I've been following DBOS for a while and I think the model isn't too different than Azure Durable Functions (which uses Azure Queues/Tables under the covers to maintain state). https://learn.microsoft.com/en-us/azure/azure-functions/dura...

Perhaps the only difference is that Azure Durable Functions has more syntactic sugar in C# (instead of DBOS choice being Python) to preserve call results in the persistent storage? Where else do they differ? At the end, all of them seem to be doing what Temporal is doing (which has its own shortcomings and it's also possible to get it wrong if you call a function directly instead of invoking it via an Activity etc)?

This actually looks super amazing for C# ~ but doesn’t use Postgres?? All the backends seem to be purely Azure related / Microsoft products, so although the Framework is Apache2, your infrastructure needs to rely on MS?

Both do durable workflows with similar guarantees. The big difference is that DBOS is an open-source library you can add to your existing code and run anywhere, whereas Durable Functions is a cloud offering for orchestrating serverless functions on Azure.

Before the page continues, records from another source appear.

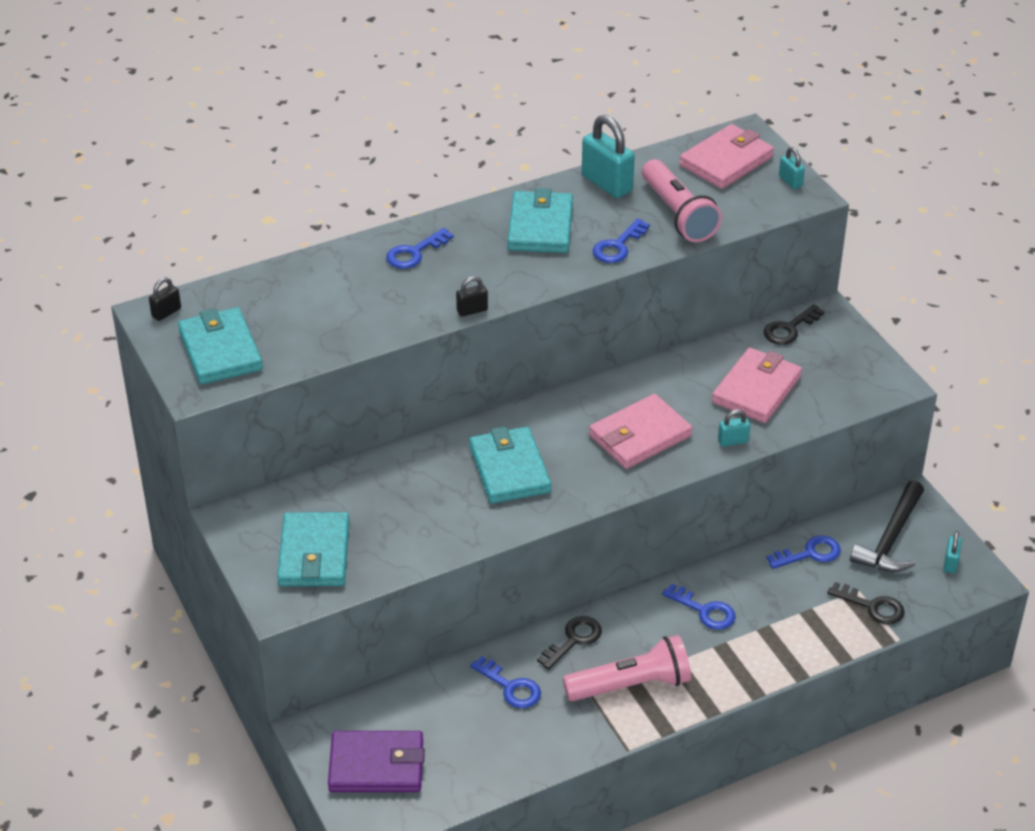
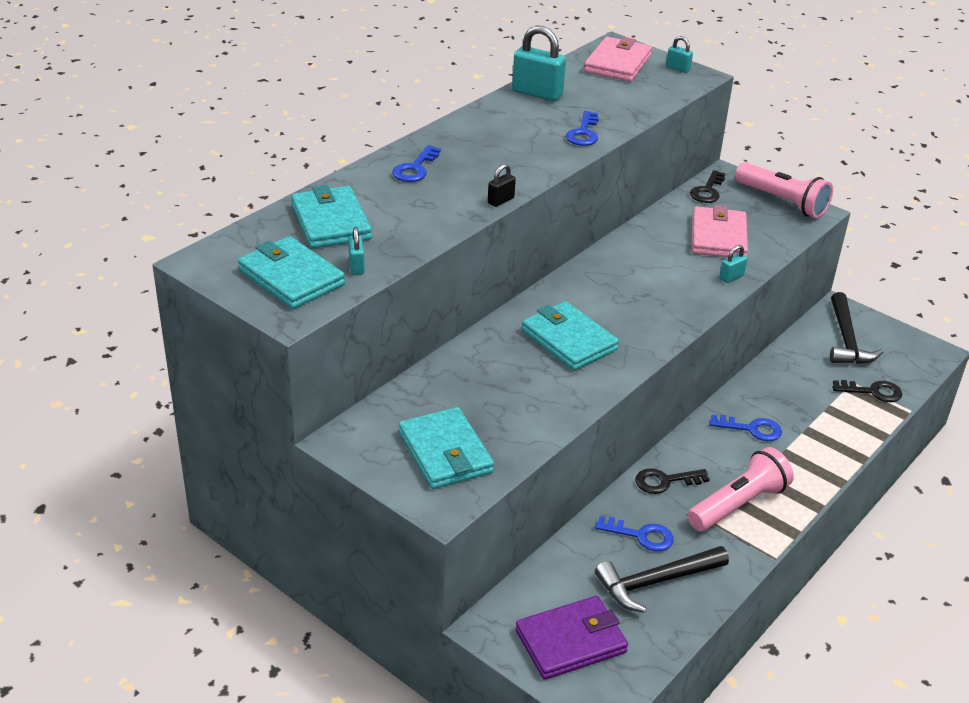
camera: 25 degrees left, 5 degrees down
(166, 312) = (214, 258): black padlock -> none
(494, 736) = (656, 582): none -> black hammer
(540, 227) = (508, 131): turquoise wallet -> turquoise wallet (331, 222)
(574, 640) = (665, 481): black key -> black key turned 120 degrees counterclockwise
(640, 436) = (656, 290): pink wallet -> none
(678, 214) = (612, 103): pink flashlight -> pink flashlight (782, 201)
(810, 553) = (797, 365): blue key -> none
(950, 563) = (902, 346): turquoise padlock -> turquoise padlock (356, 266)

As far as I know, Azure Durable Functions doesn't have a server-side proprietary component and it's actually fully open source framework/clients as well. So it's actually not a cloud offering per-se. You can see the full implementations at:

* https://github.com/Azure/durabletask

* https://github.com/microsoft/durabletask-go

That's interesting, I'll take a look! I had always thought of it as an Azure-only thing.